Not able to train the model on GPU

mit-acl / rl_collision_avoidance

Training code for GA3C-CADRL algorithm (collision avoidance with deep RL)

117 stars 28 forks source link

Not able to train the model on GPU #21

Closed SacheetA closed 1 year ago

SacheetA commented 1 year ago

I am getting the error: 'could not retrieve CUDA device count: CUDA_ERROR_NOT_INITIALIZED: initialization error' (Both on Google Colab and Personal device) and training happens on CPU. It has come to my notice that this issue might have been resulted due to multiprocessing, but I'm not able to figure out what changes I need to make. Please provide some assistance if possible, meanwhile i'm trying to look for a solution elsewhere.

mfe7 commented 1 year ago

Do you need to train on GPU? In my experience with this repo and linux machine, training on CPU was actually faster (time per episode) than GPU -- I assumed this was because the observation space is pretty low-dimensional.
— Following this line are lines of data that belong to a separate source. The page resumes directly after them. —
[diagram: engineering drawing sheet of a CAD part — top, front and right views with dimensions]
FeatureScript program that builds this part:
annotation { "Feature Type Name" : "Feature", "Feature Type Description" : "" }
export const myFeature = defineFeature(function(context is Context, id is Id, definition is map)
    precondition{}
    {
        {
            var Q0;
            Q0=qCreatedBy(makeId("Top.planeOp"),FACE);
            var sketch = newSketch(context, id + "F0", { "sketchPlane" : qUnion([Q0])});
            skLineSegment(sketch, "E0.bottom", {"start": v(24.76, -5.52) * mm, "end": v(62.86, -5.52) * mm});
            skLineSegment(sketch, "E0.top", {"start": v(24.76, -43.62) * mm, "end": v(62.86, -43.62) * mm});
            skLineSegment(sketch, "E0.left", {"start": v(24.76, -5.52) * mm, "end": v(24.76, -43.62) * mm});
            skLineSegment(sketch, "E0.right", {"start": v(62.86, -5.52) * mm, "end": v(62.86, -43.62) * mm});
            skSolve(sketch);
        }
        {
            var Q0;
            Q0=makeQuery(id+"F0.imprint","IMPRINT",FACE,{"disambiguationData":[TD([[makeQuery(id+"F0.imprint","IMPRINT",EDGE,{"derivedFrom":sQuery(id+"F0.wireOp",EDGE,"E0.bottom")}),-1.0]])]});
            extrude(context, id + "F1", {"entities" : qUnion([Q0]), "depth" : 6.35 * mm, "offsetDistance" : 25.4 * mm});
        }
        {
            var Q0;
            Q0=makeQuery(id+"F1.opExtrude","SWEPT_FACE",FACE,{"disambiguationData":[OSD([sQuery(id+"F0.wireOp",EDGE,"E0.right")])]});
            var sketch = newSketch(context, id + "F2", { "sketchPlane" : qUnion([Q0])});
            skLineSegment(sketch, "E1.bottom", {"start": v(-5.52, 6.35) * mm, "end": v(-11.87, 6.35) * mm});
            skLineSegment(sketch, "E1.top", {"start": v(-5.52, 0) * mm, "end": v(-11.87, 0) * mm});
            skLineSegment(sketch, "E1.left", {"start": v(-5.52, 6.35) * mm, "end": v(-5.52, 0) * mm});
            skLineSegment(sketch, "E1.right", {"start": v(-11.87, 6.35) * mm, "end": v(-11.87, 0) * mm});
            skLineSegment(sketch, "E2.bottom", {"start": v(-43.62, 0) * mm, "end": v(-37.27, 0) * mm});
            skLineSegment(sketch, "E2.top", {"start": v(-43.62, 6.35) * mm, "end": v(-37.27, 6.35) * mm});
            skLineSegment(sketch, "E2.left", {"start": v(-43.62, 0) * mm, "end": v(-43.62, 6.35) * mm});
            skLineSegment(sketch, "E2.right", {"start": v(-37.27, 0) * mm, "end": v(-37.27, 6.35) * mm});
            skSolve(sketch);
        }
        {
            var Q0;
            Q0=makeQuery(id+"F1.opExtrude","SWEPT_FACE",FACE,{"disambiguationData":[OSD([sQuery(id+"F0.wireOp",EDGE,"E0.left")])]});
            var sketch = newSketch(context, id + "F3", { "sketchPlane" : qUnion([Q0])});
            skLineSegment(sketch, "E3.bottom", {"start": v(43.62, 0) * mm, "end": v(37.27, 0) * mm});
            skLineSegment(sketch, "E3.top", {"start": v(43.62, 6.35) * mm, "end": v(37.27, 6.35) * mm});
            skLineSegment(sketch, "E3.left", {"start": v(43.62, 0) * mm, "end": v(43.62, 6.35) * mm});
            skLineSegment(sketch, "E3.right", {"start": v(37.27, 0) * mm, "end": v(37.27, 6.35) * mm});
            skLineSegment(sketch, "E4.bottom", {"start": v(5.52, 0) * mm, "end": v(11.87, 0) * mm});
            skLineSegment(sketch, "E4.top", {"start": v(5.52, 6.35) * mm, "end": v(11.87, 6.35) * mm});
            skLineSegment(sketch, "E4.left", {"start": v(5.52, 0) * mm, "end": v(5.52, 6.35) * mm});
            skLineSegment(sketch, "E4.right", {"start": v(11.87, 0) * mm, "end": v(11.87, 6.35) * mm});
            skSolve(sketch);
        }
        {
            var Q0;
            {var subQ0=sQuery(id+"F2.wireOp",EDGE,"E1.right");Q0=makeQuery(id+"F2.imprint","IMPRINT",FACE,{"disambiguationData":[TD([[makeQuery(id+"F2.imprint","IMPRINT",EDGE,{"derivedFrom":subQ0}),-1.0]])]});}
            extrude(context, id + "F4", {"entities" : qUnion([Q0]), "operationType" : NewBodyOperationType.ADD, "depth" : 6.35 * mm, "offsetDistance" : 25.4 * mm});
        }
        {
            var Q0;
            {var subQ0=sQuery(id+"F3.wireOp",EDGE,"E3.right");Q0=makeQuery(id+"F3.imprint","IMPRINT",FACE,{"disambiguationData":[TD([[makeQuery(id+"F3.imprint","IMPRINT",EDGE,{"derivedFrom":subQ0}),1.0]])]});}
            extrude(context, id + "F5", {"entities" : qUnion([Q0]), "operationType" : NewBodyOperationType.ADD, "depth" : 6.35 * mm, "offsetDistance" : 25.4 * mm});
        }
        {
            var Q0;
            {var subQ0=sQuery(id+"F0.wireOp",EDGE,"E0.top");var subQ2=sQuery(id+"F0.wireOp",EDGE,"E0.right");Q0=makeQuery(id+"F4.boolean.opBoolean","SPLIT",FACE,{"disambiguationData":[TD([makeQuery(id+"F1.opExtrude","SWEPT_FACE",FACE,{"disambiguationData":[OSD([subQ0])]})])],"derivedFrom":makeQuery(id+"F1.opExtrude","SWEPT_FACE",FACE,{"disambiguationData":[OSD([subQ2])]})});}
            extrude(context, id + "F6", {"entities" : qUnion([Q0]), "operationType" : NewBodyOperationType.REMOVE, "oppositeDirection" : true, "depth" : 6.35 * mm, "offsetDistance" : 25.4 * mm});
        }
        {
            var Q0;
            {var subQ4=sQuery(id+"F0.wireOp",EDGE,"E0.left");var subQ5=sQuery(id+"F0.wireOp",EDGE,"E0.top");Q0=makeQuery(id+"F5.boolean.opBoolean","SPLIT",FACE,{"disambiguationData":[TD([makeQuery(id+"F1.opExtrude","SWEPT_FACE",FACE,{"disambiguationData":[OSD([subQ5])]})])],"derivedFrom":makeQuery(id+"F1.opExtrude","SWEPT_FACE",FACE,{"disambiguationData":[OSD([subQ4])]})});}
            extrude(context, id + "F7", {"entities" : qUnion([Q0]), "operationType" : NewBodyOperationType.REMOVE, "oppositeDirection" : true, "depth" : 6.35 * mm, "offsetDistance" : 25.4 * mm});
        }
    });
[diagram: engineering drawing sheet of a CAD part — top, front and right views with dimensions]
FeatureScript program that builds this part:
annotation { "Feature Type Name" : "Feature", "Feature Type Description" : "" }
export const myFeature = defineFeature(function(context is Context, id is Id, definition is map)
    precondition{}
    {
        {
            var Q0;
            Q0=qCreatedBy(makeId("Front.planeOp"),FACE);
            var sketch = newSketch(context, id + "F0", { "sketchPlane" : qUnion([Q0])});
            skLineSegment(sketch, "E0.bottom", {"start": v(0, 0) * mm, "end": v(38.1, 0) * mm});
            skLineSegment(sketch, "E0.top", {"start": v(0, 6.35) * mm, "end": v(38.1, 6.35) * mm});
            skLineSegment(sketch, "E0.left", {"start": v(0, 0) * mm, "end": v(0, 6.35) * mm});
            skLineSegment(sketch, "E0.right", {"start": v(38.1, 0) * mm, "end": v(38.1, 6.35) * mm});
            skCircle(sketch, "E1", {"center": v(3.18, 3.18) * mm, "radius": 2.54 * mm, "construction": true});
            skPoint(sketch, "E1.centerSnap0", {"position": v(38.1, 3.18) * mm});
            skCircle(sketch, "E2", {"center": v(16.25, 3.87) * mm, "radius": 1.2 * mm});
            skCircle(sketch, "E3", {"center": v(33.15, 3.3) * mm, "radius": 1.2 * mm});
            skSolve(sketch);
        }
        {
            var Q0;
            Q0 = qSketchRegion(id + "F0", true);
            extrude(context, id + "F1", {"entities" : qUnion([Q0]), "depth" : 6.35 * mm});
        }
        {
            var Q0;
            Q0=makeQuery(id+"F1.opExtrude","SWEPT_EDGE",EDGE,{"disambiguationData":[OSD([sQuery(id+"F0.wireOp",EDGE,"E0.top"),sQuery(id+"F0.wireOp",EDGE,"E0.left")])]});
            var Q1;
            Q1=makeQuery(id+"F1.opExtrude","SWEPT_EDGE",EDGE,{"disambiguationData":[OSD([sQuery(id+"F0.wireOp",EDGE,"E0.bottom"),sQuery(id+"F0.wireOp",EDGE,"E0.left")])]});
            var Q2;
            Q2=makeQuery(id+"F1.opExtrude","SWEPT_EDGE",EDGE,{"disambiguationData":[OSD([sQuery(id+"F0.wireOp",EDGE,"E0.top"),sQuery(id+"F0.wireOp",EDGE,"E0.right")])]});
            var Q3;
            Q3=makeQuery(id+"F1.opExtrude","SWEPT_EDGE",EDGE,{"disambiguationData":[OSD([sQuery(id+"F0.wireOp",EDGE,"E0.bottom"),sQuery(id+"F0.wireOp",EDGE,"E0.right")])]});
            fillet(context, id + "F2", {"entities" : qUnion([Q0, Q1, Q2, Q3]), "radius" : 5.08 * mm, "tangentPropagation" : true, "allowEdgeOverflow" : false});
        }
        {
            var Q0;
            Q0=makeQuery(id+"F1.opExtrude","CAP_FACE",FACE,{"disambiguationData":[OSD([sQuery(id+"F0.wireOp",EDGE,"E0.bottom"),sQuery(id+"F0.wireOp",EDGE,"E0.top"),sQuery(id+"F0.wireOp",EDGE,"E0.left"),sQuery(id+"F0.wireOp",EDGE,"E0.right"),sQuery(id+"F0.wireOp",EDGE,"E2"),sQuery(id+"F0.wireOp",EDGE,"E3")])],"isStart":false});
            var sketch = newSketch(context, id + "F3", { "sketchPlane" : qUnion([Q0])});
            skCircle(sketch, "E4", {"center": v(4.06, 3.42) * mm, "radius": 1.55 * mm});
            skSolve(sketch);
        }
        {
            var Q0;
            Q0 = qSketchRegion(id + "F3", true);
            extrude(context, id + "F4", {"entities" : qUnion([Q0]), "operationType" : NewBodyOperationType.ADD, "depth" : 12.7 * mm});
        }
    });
If you do need to train with GPU, I don't have a good idea of what causes this error. I would guess it is tensorflow that's trying to find cuda on your machine unsuccessfully

SacheetA commented 1 year ago

Thanks for the reply! Apparently, using 'fork' method in multiprocessing does not allow the use of GPU in child processes. Instead the 'spawn' method needs to be used. I tried that and the model is able to train on GPU with some limitations. As mentioned by you, there seems to be no gain in performance. Also, I felt GPU might be needed if we were to train on image dataset.